DIRECTIONS: Without pictures, retype the following entries exactly.

DATA FOR THIS TASK:

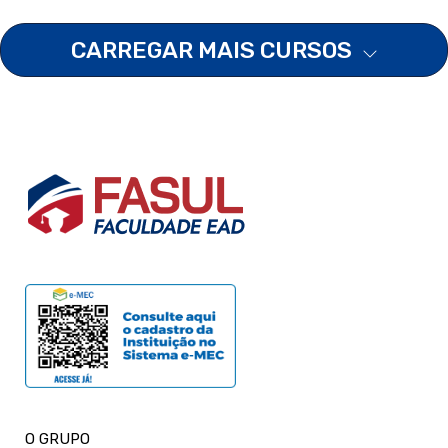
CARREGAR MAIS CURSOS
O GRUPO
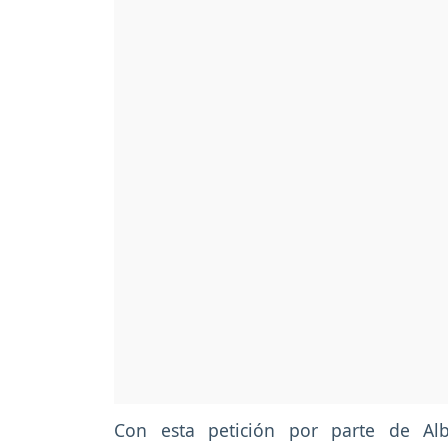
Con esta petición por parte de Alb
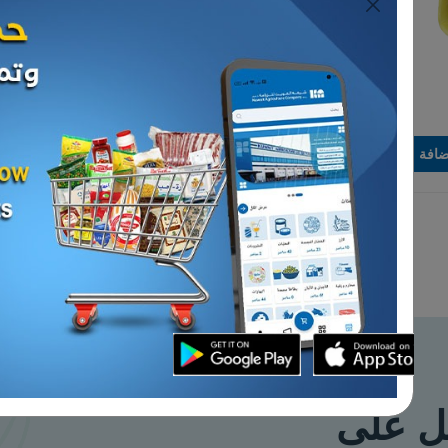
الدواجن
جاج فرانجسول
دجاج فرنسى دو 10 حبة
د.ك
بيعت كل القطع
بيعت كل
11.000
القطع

TASK ANSWER:
CARREGAR MAIS CURSOS
O GRUPO
Con esta petición por parte de Alb
الدواجن
جاج فرانجسول
دجاج فرنسى دو 10 حبة
د.ك
بيعت كل القطع
بيعت كل
11.000
القطع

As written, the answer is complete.